Tax Incentives For Uber and Lyft to Electrify Their Services

Yes, Uber and Lyft must electrify, but on their own dime.

Uber was estimated to be valued at $120 billion in 2018. Lyft is valued at around $24 billion following its IPO. This contrasts with their drivers, who barely scrape by with below minimum wages and without employment benefits.

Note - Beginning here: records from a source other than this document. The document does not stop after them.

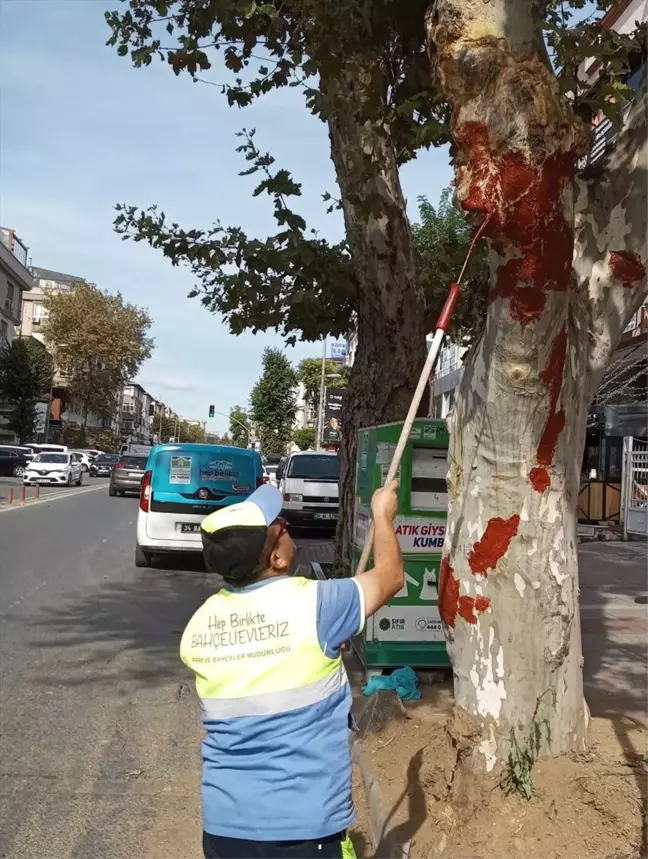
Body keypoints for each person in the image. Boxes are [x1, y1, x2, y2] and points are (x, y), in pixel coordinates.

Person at [180, 480, 403, 859]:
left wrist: (324, 650)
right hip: (304, 830)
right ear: (277, 558)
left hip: (224, 829)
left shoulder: (199, 625)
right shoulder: (318, 605)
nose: (288, 527)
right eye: (282, 526)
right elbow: (391, 577)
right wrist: (383, 514)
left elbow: (265, 661)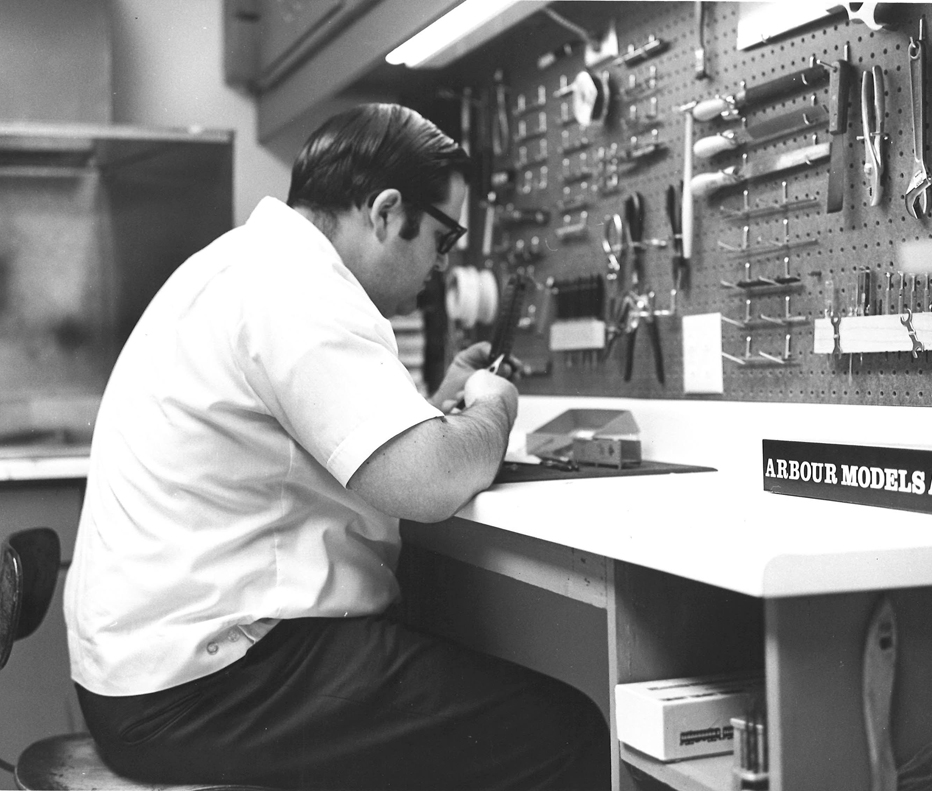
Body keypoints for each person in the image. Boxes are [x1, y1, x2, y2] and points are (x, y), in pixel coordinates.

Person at [63, 103, 609, 790]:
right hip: (202, 685)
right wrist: (494, 410)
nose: (444, 265)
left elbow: (337, 446)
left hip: (154, 674)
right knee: (563, 735)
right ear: (384, 212)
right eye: (444, 239)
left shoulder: (250, 263)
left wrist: (435, 412)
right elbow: (431, 482)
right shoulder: (299, 287)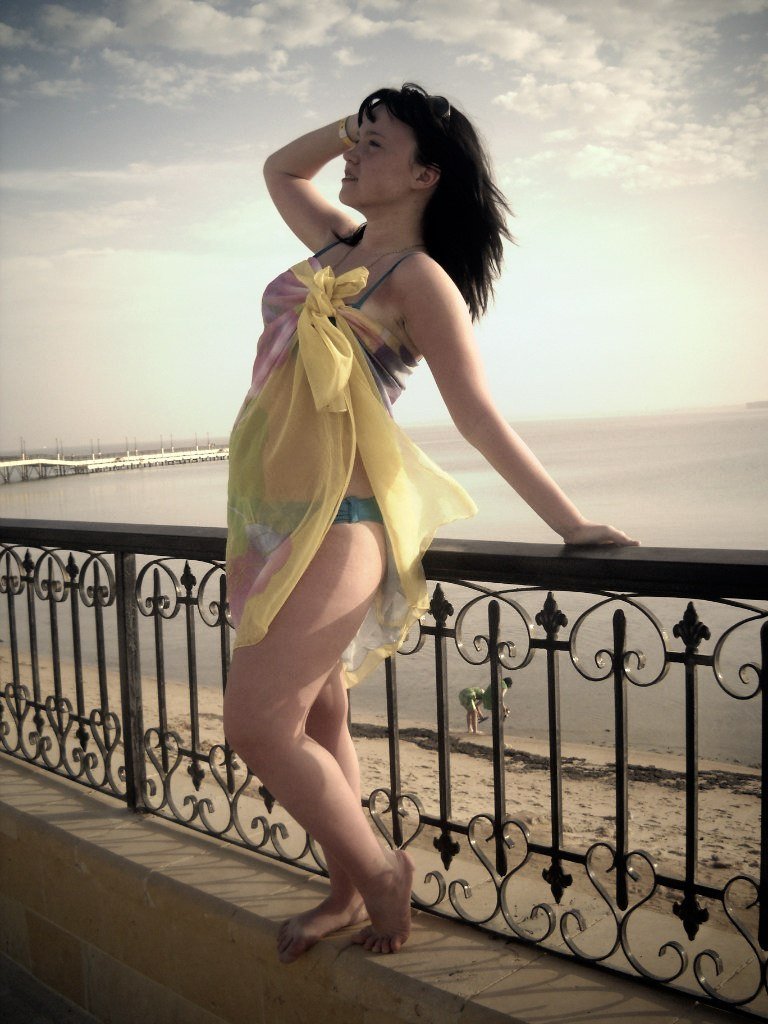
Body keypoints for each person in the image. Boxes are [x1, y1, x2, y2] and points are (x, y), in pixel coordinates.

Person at [222, 83, 637, 965]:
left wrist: (571, 523)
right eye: (356, 139)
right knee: (321, 721)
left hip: (343, 521)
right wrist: (353, 123)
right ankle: (343, 892)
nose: (351, 154)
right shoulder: (335, 242)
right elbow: (279, 169)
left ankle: (382, 872)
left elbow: (476, 414)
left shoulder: (419, 281)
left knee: (257, 727)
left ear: (425, 174)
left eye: (374, 145)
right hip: (264, 519)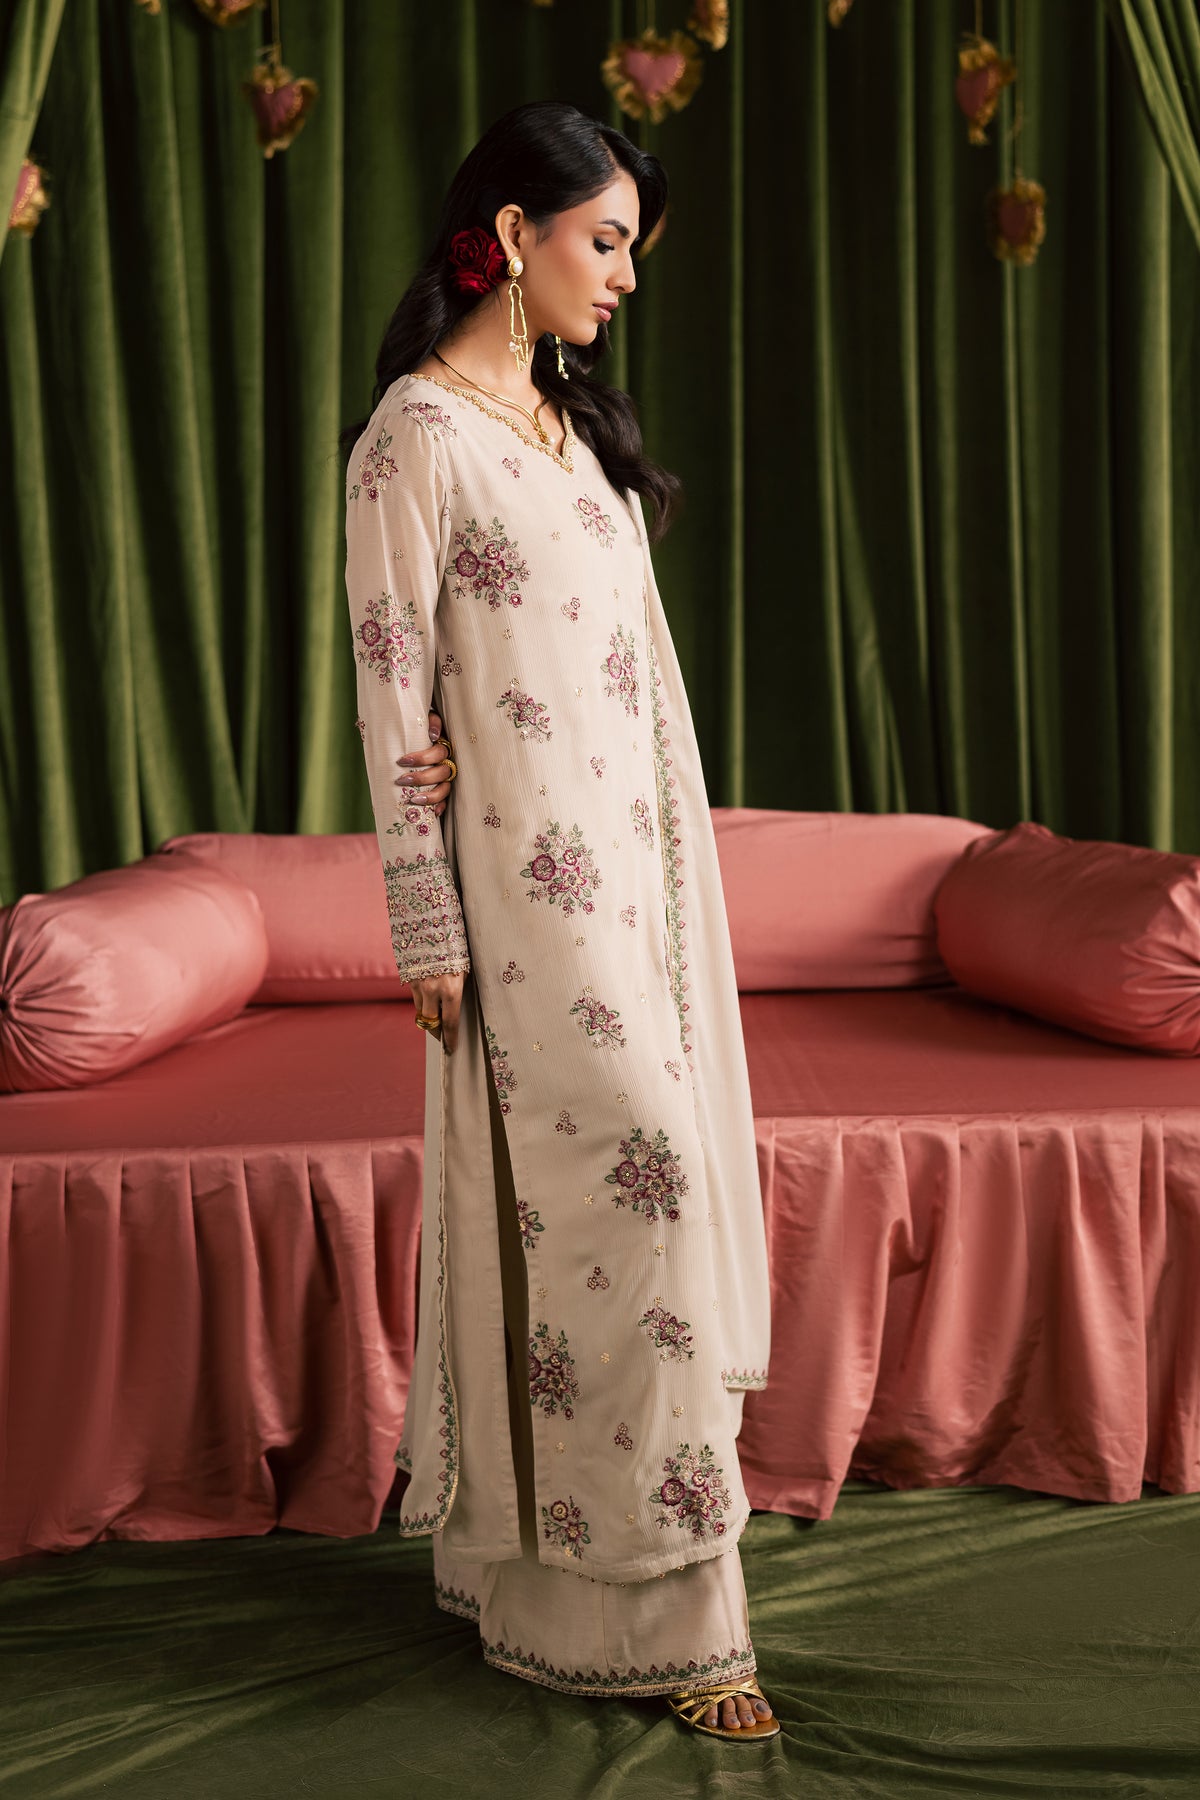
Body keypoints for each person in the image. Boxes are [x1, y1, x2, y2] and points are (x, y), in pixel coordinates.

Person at [342, 99, 778, 1743]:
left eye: (632, 250)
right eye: (605, 241)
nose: (626, 277)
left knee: (632, 1212)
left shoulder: (568, 433)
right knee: (635, 1192)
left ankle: (555, 1594)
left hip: (636, 894)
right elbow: (394, 689)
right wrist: (425, 919)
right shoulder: (415, 438)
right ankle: (676, 1613)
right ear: (512, 235)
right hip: (520, 906)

We need to hold Uber and Lyft accountable for increasing congestion, pollution, draining public transit ridership and providing bad jobs.

 

Sure, a tax incentive would help lower the cost of buying an electric vehicle for drivers. But at the end of the day, it’s the exploited drivers who are still burdened with the cost of electrification — while these companies pop champagne at their IPO parties. These drivers should not be held responsible for having to purchase their own electric vehicles, especially given that only four percent of Uber drivers are still driving on the platform after a year. This translates to more single-occupancy cars congesting our roads instead of fulfilling the ride-hailing companies’ empty promise of reducing vehicle ownership. And why should drivers have to purchase their own electric vehicles while Uber and Lyft invest millions towards shifting their business models to replace drivers with self-driving fleets?

Uber and Lyft should electrify, but not on the backs of their drivers nor from the checkbooks of taxpayers. The public also should not have to foot the bill to help install charging stations exclusively designated for electric Uber and Lyft vehicles.

We need to hold Uber and Lyft accountable for increasing congestion, pollution, draining public transit ridership and providing bad jobs. They have dug themselves into this hole. They should be the ones to get themselves out of it.